— TASK TO COMPLETE —
Among the entries below, which lines include the string "APERTURE"? Show each one.

— RECORDS FOR THIS TASK —
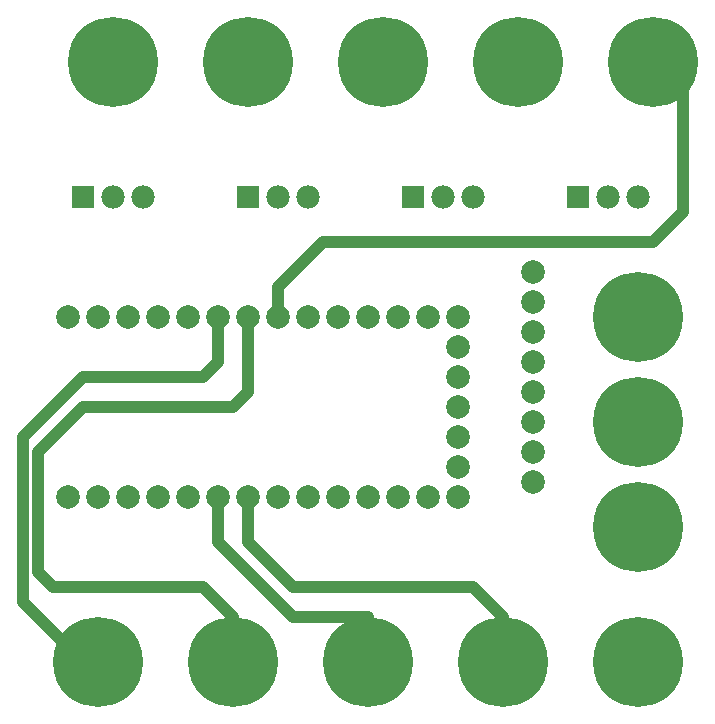
<source format=gbl>
G04 #@! TF.GenerationSoftware,KiCad,Pcbnew,(5.1.10)-1*
G04 #@! TF.CreationDate,2022-02-18T16:50:56-06:00*
G04 #@! TF.ProjectId,MainBoard,4d61696e-426f-4617-9264-2e6b69636164,rev?*
G04 #@! TF.SameCoordinates,Original*
G04 #@! TF.FileFunction,Copper,L4,Bot*
G04 #@! TF.FilePolarity,Positive*
%FSLAX46Y46*%
G04 Gerber Fmt 4.6, Leading zero omitted, Abs format (unit mm)*
G04 Created by KiCad (PCBNEW (5.1.10)-1) date 2022-02-18 16:50:56*
%MOMM*%
%LPD*%
G01*
G04 APERTURE LIST*
G04 #@! TA.AperFunction,ComponentPad*
%ADD10C,2.000000*%
G04 #@! TD*
G04 #@! TA.AperFunction,ComponentPad*
%ADD11C,7.620000*%
G04 #@! TD*
G04 #@! TA.AperFunction,ComponentPad*
%ADD12C,1.980000*%
G04 #@! TD*
G04 #@! TA.AperFunction,ComponentPad*
%ADD13R,1.980000X1.980000*%
G04 #@! TD*
G04 #@! TA.AperFunction,Conductor*
%ADD14C,1.000000*%
G04 #@! TD*
G04 APERTURE END LIST*
D10*
X58420000Y-57150000D03*
X58420000Y-54610000D03*
X58420000Y-52070000D03*
X58420000Y-49530000D03*
X58420000Y-46990000D03*
X58420000Y-44450000D03*
X58420000Y-41910000D03*
X58420000Y-39370000D03*
D11*
X67310000Y-43180000D03*
D12*
X53360000Y-33020000D03*
X50810000Y-33020000D03*
D13*
X48260000Y-33020000D03*
D12*
X25420000Y-33020000D03*
X22870000Y-33020000D03*
D13*
X20320000Y-33020000D03*
D11*
X67310000Y-52070000D03*
X67310000Y-60960000D03*
X67310000Y-72390000D03*
X55880000Y-72390000D03*
X44450000Y-72390000D03*
X33020000Y-72390000D03*
X21590000Y-72390000D03*
X68580000Y-21590000D03*
X57150000Y-21590000D03*
X45720000Y-21590000D03*
X34290000Y-21590000D03*
X22860000Y-21590000D03*
D10*
X52070000Y-55880000D03*
X52070000Y-53340000D03*
X52070000Y-50800000D03*
X52070000Y-48260000D03*
X52070000Y-45720000D03*
X52070000Y-58420000D03*
X52070000Y-43180000D03*
X49530000Y-58420000D03*
X49530000Y-43180000D03*
X46990000Y-58420000D03*
X46990000Y-43180000D03*
X44450000Y-58420000D03*
X44450000Y-43180000D03*
X41910000Y-58420000D03*
X41910000Y-43180000D03*
X39370000Y-58420000D03*
X39370000Y-43180000D03*
X36830000Y-58420000D03*
X36830000Y-43180000D03*
X34290000Y-58420000D03*
X34290000Y-43180000D03*
X31750000Y-58420000D03*
X31750000Y-43180000D03*
X29210000Y-58420000D03*
X29210000Y-43180000D03*
X26670000Y-58420000D03*
X26670000Y-43180000D03*
X24130000Y-58420000D03*
X24130000Y-43180000D03*
X21590000Y-58420000D03*
X21590000Y-43180000D03*
X19050000Y-58420000D03*
X19050000Y-43180000D03*
D12*
X67330000Y-33020000D03*
X64780000Y-33020000D03*
D13*
X62230000Y-33020000D03*
D12*
X39390000Y-33020000D03*
X36840000Y-33020000D03*
D13*
X34290000Y-33020000D03*
D14*
X36830000Y-43180000D02*
X36830000Y-40640000D01*
X69850000Y-22860000D02*
X68580000Y-21590000D01*
X71120000Y-24130000D02*
X69850000Y-22860000D01*
X71120000Y-34290000D02*
X71120000Y-24130000D01*
X68580000Y-36830000D02*
X71120000Y-34290000D01*
X40640000Y-36830000D02*
X68580000Y-36830000D01*
X36830000Y-40640000D02*
X40640000Y-36830000D01*
X34290000Y-58420000D02*
X34290000Y-62230000D01*
X55880000Y-68580000D02*
X55880000Y-72390000D01*
X53340000Y-66040000D02*
X55880000Y-68580000D01*
X38100000Y-66040000D02*
X53340000Y-66040000D01*
X34290000Y-62230000D02*
X38100000Y-66040000D01*
X31750000Y-58420000D02*
X31750000Y-62230000D01*
X44450000Y-68580000D02*
X44450000Y-72390000D01*
X38100000Y-68580000D02*
X44450000Y-68580000D01*
X31750000Y-62230000D02*
X38100000Y-68580000D01*
X33020000Y-72390000D02*
X33020000Y-68580000D01*
X34290000Y-49530000D02*
X34290000Y-43180000D01*
X33020000Y-50800000D02*
X34290000Y-49530000D01*
X20320000Y-50800000D02*
X33020000Y-50800000D01*
X16510000Y-54610000D02*
X20320000Y-50800000D01*
X16510000Y-64770000D02*
X16510000Y-54610000D01*
X17780000Y-66040000D02*
X16510000Y-64770000D01*
X30480000Y-66040000D02*
X17780000Y-66040000D01*
X33020000Y-68580000D02*
X30480000Y-66040000D01*
X31750000Y-43180000D02*
X31750000Y-46990000D01*
X20320000Y-72390000D02*
X21590000Y-72390000D01*
X15240000Y-67310000D02*
X20320000Y-72390000D01*
X15240000Y-53340000D02*
X15240000Y-67310000D01*
X20320000Y-48260000D02*
X15240000Y-53340000D01*
X30480000Y-48260000D02*
X20320000Y-48260000D01*
X31750000Y-46990000D02*
X30480000Y-48260000D01*
M02*

</source>
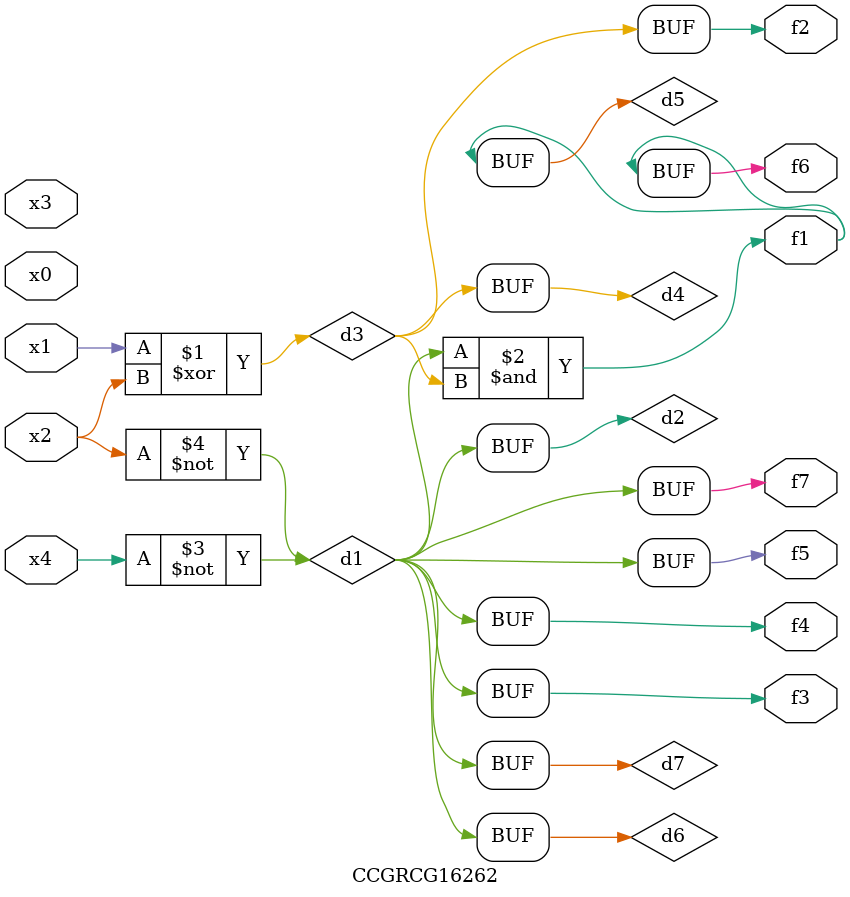
<source format=v>
module CCGRCG16262(
	input x0, x1, x2, x3, x4,
	output f1, f2, f3, f4, f5, f6, f7
);

	wire d1, d2, d3, d4, d5, d6, d7;

	not (d1, x4);
	not (d2, x2);
	xor (d3, x1, x2);
	buf (d4, d3);
	and (d5, d1, d3);
	buf (d6, d1, d2);
	buf (d7, d2);
	assign f1 = d5;
	assign f2 = d4;
	assign f3 = d7;
	assign f4 = d7;
	assign f5 = d7;
	assign f6 = d5;
	assign f7 = d7;
endmodule

</source>
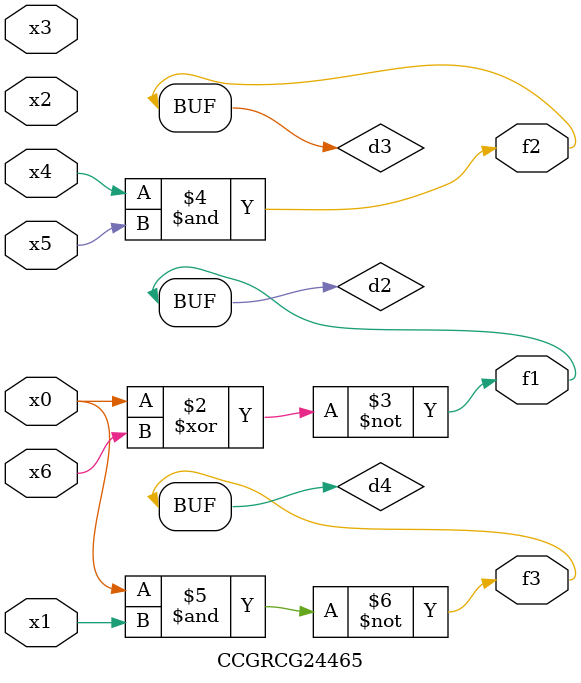
<source format=v>
module CCGRCG24465(
	input x0, x1, x2, x3, x4, x5, x6,
	output f1, f2, f3
);

	wire d1, d2, d3, d4;

	nor (d1, x0);
	xnor (d2, x0, x6);
	and (d3, x4, x5);
	nand (d4, x0, x1);
	assign f1 = d2;
	assign f2 = d3;
	assign f3 = d4;
endmodule

</source>
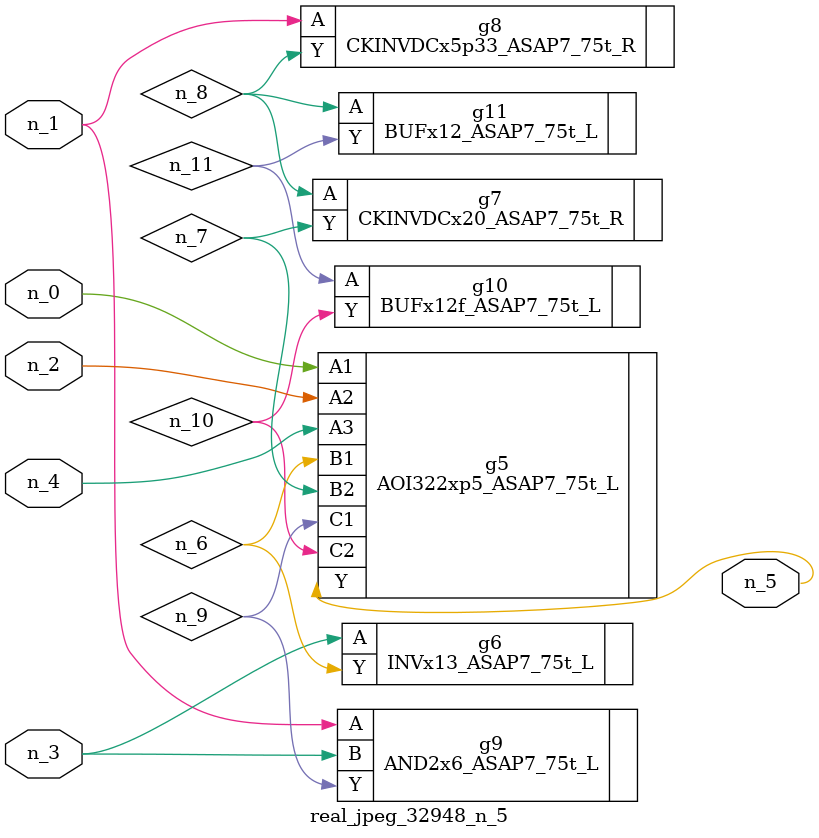
<source format=v>
module real_jpeg_32948_n_5 (n_4, n_0, n_1, n_2, n_3, n_5);

input n_4;
input n_0;
input n_1;
input n_2;
input n_3;

output n_5;

wire n_8;
wire n_11;
wire n_6;
wire n_7;
wire n_10;
wire n_9;

AOI322xp5_ASAP7_75t_L g5 ( 
.A1(n_0),
.A2(n_2),
.A3(n_4),
.B1(n_6),
.B2(n_7),
.C1(n_9),
.C2(n_10),
.Y(n_5)
);

CKINVDCx5p33_ASAP7_75t_R g8 ( 
.A(n_1),
.Y(n_8)
);

AND2x6_ASAP7_75t_L g9 ( 
.A(n_1),
.B(n_3),
.Y(n_9)
);

INVx13_ASAP7_75t_L g6 ( 
.A(n_3),
.Y(n_6)
);

CKINVDCx20_ASAP7_75t_R g7 ( 
.A(n_8),
.Y(n_7)
);

BUFx12_ASAP7_75t_L g11 ( 
.A(n_8),
.Y(n_11)
);

BUFx12f_ASAP7_75t_L g10 ( 
.A(n_11),
.Y(n_10)
);


endmodule
</source>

— YOUR RESPONSE —
G04 APERTURE LIST*
G04 APERTURE END LIST*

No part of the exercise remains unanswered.